Mary Standlee wrote about the lacking signature in her article A Talent For God (Presbyterian Survey 47, no. 9, september 1957: p. 25):
"He long refused to sign his work, a characteristic which has stirred considerable comment and curious inquiry."
"Religion and art both deal with man's inner reality, and an artist is himself the vehicle of the spirit. The answer to absence of signature on the Watanabe prints was not too surprising afer all: his conversion to Christianity, he believes, had been the greatest factor in his life, and his heart so overflows with humility before God the he can show his reverence only through the unsigned contribution of his talent."

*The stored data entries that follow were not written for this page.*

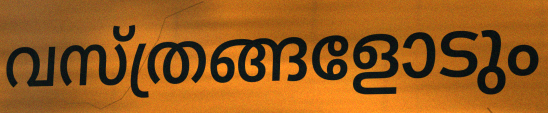
വസ്ത്രങ്ങളോടും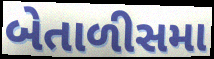
બેતાળીસમા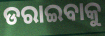
ଡରାଇବାକୁ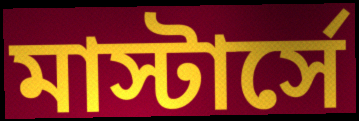
মাস্টার্সেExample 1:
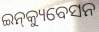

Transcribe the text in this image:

ଇନ୍‌କ୍ୟୁବେସନ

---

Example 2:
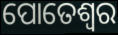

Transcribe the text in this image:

ପୋତେଶ୍ବର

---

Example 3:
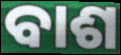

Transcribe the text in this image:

ବାଶ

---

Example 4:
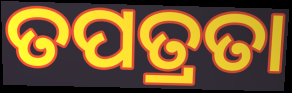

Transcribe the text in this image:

ତପତ୍ରତା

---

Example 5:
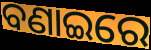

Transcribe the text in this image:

ବଣାଇରେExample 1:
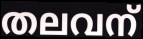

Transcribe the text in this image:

തലവന്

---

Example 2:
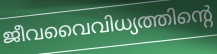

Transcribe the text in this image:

ജീവവൈവിധ്യത്തിന്റെ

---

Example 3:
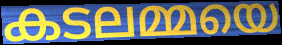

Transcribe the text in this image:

കടലമ്മയെ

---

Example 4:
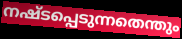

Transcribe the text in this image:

നഷ്ടപ്പെടുന്നതെന്തും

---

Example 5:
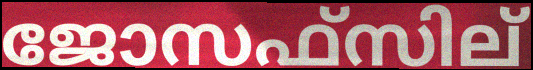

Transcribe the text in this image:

ജോസഫ്സില്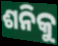
ଶନିକୁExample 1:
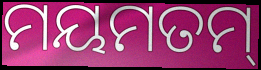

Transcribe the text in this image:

ମୟମତମ୍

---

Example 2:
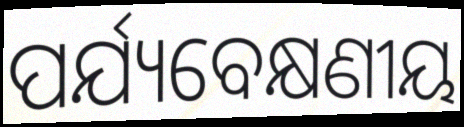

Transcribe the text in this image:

ପର୍ଯ୍ୟବେକ୍ଷଣୀୟ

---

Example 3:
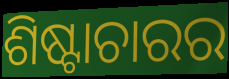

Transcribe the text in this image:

ଶିଷ୍ଟାଚାରର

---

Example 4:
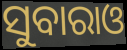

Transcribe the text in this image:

ସୁବାରାଓ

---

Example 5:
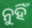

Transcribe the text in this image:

ନୁହିଁ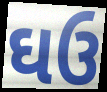
ઘઉ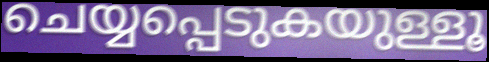
ചെയ്യപ്പെടുകയുള്ളൂ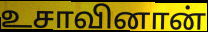
உசாவினான்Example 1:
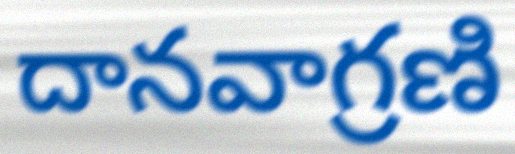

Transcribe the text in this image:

దానవాగ్రణి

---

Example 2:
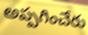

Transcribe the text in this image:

అప్పగించేరు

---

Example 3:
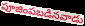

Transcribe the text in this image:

పూజింపబడినవాడు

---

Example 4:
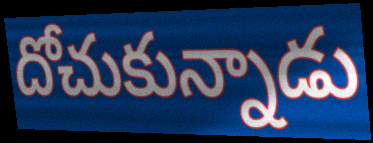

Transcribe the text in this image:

దోచుకున్నాడు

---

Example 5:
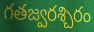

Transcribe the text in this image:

గతజ్వరశ్చిరం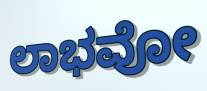
ಲಾಭವೋ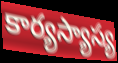
కార్యస్యాస్య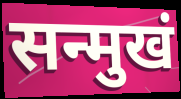
सन्मुखं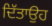
ਦਿੱਤਾਉਹ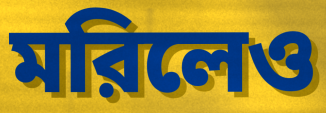
মরিলেও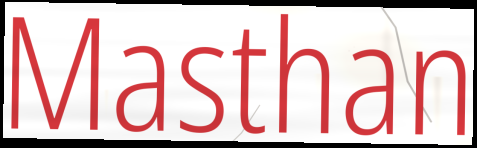
Masthan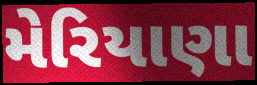
મેરિયાણા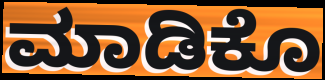
ಮಾಡಿಕೊ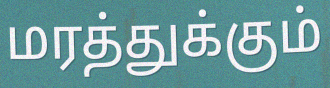
மரத்துக்கும்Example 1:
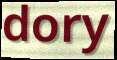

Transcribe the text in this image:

dory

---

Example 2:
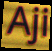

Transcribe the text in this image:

Aji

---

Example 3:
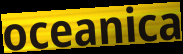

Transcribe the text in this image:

oceanica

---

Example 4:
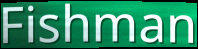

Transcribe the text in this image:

Fishman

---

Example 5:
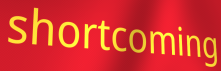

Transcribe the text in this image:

shortcoming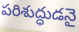
పరిశుద్ధుడనై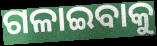
ଗଳାଇବାକୁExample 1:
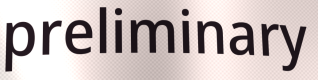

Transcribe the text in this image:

preliminary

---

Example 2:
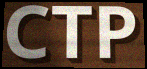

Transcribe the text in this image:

CTP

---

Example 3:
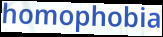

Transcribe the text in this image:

homophobia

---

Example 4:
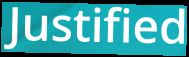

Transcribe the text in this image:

Justified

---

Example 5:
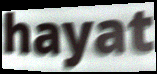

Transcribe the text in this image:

hayat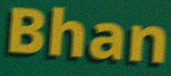
BhanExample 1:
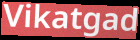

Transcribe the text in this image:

Vikatgad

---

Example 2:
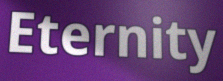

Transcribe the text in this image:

Eternity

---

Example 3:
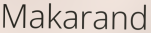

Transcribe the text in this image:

Makarand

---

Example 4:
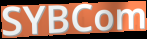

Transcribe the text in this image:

SYBCom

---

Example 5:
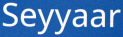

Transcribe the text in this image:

SeyyaarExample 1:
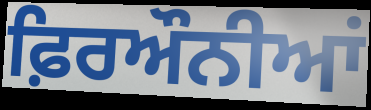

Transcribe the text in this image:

ਫ਼ਿਰਔਨੀਆਂ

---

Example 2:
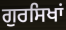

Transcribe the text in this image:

ਗੁਰਸਿਖਾਂ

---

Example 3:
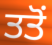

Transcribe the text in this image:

ਤਤੋਂ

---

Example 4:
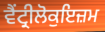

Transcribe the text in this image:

ਵੈਂਟ੍ਰੀਲੋਕੁਇਜ਼ਮ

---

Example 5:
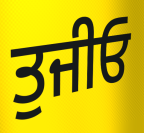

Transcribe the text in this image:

ਤੁਜੀਓ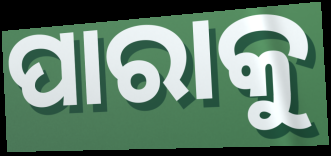
ପାରାକୁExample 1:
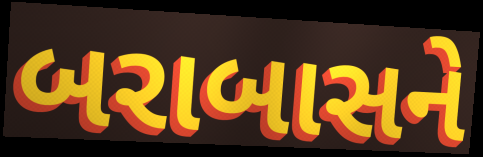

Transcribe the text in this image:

બરાબાસને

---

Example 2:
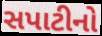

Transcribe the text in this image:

સપાટીનો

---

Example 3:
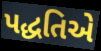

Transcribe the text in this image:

પદ્ધતિએ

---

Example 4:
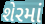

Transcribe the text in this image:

શેરમાં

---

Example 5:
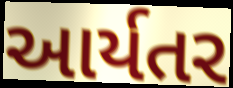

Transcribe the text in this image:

આર્યતર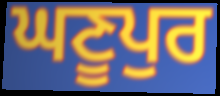
ਘਣੂਪੁਰ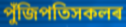
পুঁজিপতিসকলৰ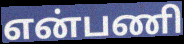
என்பணிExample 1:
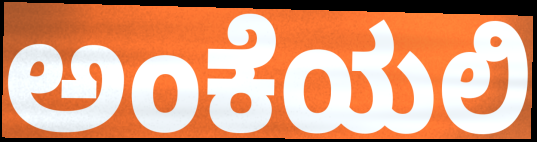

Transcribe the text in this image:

ಅಂಕೆಯಲಿ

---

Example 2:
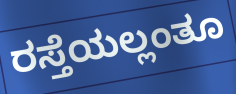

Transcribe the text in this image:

Sadao Watanabe's signatures
Later Watanabe changed his views on the signature matter and from about 1956 on nearly all his prints bear his signature and/or seal. He signed the larger prints on momogami in black or white. His signature is in western writing and sometimes, until the early 1960s, also in kanji. The smaller prints on washi are signed in pencil in western writing and sometimes also in kanji. The posthumous prints on washi have a stamped signature.
Sadao Watanabe's seal
Watanabe's seal consists of the name kanji 禎︀, a variant form of 禎, sada, of his given name 禎雄 sadao. This seal is mainly used on the washi prints.
In 1978 mr. James J. Vehling, who worked as a missionary in Japan, bought some prints from Sadao Watanabe. This is the receipt he received for this purchase. This receipt shows Watanabe's Japanese signature and his personal seal (hanko).
The photo of this receipt was friendly provided by James J. Vehling.